[Start of Attachment]

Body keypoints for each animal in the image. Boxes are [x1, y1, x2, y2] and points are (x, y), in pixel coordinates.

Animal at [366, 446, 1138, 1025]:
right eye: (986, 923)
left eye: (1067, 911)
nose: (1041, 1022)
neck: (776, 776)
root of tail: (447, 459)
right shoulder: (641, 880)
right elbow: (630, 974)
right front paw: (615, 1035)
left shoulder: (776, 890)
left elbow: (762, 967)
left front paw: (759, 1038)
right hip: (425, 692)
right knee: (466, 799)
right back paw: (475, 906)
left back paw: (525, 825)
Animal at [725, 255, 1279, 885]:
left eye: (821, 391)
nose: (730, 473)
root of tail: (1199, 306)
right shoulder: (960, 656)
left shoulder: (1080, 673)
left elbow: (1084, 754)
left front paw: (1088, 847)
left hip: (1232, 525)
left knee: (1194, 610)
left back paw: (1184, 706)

[End of Attachment]
[Start of Attachment]

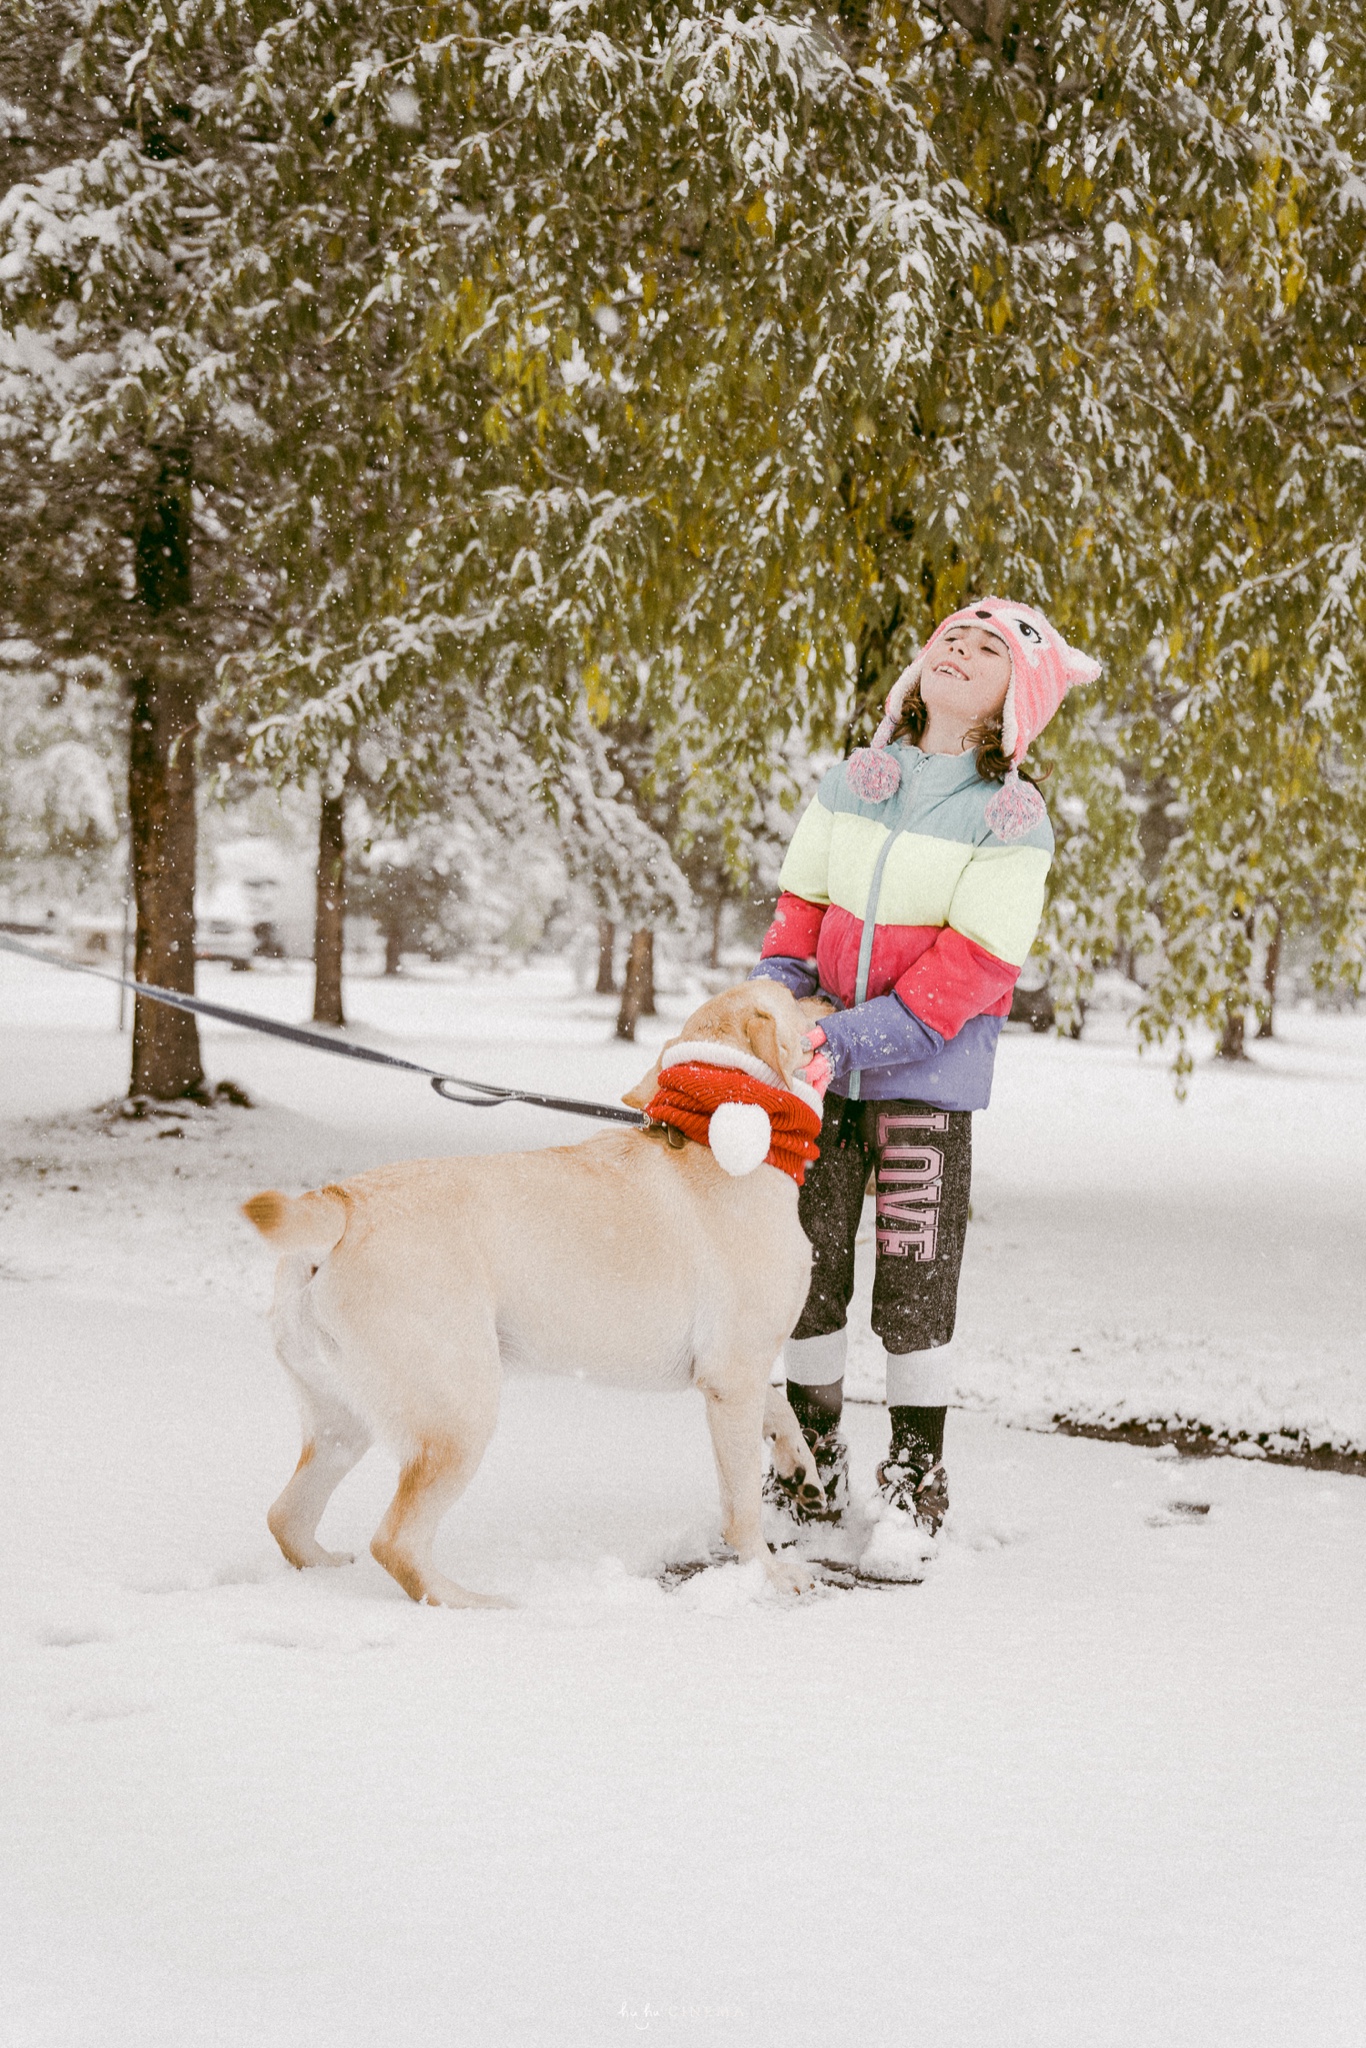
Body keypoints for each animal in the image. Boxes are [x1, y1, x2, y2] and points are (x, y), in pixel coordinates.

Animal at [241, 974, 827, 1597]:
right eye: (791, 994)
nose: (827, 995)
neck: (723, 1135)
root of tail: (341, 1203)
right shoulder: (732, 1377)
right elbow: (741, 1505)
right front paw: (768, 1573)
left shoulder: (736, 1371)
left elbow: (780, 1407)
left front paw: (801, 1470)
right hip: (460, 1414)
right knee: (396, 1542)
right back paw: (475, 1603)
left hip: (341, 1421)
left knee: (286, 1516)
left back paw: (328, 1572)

[End of Attachment]

## WHAT THE TASK REQUIRES
From the entries above, give again exactly the lines running from the line with "nose: (827, 995)" to the line with "left back paw: (328, 1572)"; include both of those lines.

## RESULT
nose: (827, 995)
neck: (723, 1135)
root of tail: (341, 1203)
right shoulder: (732, 1377)
right elbow: (741, 1505)
right front paw: (768, 1573)
left shoulder: (736, 1371)
left elbow: (780, 1407)
left front paw: (801, 1470)
right hip: (460, 1414)
right knee: (396, 1542)
right back paw: (475, 1603)
left hip: (341, 1421)
left knee: (286, 1516)
left back paw: (328, 1572)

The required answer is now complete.